Felix Eliyahu Bondi (born 26 October 1860 in Dresden; died 17 January 1934 in Dresden) was a German lawyer, notary, banker and art collector.

== Life ==
Felix Bondi was a Dresden lawyer and councillor of justice as well as a partner in Bondi & Maron, a bank founded by his family. He was the son of the lawyer, banker and councillor of commerce Joseph Bondi (1818-1897) and his second wife Julie, née Gottschalk. Felix Bondi became a lawyer and notary in his home town of Dresden. After the death of his father in 1897, he became a partner in the Bondi & Maron banking house in Dresden.

Bondi was an honorary judge at the Franco-German Court of Arbitration in Paris. He was co-editor of Staub's Praxis der Finanzierung in 1929 and the 1932 supplement, and also wrote for several legal journals. He was also a member of several supervisory boards and was active in many areas of charitable work and as a patron of the arts.

== Art collection ==
Bondi belonged to the Sächsischer Kunstverein and the Dresdner Kunstgenossenschaft and was a co-founder of the Dresdner Museumsverein. He was also known as an art collector. His collection, which included works by Max Klinger, Emil Orlik, Ferdinand Schmutzer, Max Liebermann, Félicien Rops, Heinrich Vogeler, Otto Fischer, Karl Hofer, Gustav Klimt, Oskar Kokoschka, Camille Pissarro, Camille, Paul Signac, Alfred Sisley, Franz von Stuck, and Ander Leonard Zorn, was housed in the Villa Comeniusstrasse 33. Many works were lost in the Nazi era partly due to a bombing raid on 13/14 February 1945.

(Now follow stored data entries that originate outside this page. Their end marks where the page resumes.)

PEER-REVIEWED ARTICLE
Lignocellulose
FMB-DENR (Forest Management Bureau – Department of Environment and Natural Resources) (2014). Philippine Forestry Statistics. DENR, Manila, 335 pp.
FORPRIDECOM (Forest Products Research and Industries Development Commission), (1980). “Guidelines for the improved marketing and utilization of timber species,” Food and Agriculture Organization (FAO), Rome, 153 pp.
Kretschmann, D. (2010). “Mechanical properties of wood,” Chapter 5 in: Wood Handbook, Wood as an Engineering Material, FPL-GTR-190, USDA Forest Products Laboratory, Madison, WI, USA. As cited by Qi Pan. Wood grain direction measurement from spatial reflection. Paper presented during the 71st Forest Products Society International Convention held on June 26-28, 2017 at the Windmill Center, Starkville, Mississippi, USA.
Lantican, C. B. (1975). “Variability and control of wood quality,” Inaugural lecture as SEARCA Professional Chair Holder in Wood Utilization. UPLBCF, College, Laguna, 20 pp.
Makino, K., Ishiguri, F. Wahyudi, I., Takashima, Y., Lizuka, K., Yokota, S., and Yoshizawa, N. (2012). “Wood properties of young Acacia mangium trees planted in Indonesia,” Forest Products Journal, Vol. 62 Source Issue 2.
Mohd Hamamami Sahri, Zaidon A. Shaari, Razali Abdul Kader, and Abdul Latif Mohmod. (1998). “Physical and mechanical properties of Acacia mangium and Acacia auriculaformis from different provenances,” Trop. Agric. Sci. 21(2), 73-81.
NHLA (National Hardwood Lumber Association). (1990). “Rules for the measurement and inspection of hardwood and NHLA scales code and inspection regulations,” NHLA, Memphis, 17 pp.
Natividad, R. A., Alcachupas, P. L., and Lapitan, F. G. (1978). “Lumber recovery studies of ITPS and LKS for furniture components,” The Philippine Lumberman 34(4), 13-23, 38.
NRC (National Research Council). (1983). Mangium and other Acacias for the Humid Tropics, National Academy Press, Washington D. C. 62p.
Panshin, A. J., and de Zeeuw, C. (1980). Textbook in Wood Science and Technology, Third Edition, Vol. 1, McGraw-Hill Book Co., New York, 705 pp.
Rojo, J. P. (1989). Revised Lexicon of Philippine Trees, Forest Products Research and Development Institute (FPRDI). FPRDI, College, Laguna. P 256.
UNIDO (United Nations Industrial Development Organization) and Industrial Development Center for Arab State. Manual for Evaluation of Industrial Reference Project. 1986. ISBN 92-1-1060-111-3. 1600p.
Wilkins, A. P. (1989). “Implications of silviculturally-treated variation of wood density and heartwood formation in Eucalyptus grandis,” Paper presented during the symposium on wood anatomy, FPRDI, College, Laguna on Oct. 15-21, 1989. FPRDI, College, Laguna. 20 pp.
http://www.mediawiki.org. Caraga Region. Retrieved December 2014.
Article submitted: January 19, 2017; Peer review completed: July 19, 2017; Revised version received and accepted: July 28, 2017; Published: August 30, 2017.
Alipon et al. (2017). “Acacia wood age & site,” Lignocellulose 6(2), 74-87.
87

He last lived in Dresden-Weißer Hirsch, Niddastrasse 9.

His grave is located in the urn grove in Dresden-Tolkewitz, Wehlener Straße.

== Family ==
Bondi married in 1890 to Anna, née Engelmann, from Ölmütz. Their son Herbert Leopold (1891-1914) died of a gunshot wound in the First World War; their son Erich Hellmut (1903-1922) also died young. Their son Joseph Werner (1898-1977) was an engineer. Their daughter Lalla was married to Gert Caden. Their daughter Sofie married Karl Isaak in Vienna on 29 May 1923; Felix Bondi wrote the commemorative publication Ein fröhliches Buch, which was published by Nathan Kaufmann in Frankfurt am Main.

== Nazi era persecution ==
When the Nazis came to power in 1933, Bondi and his family were persecuted because of their Jewish heritage. The family bank was aryanized. The heirs of Felix Bondi have registered 55 search requests for lost art on the German Lost Art Foundation website.

== Literature ==
- Herrmann A. L. Degener: Degeners Wer ist’s?. X. Ausgabe, Berlin 1935, S. 162.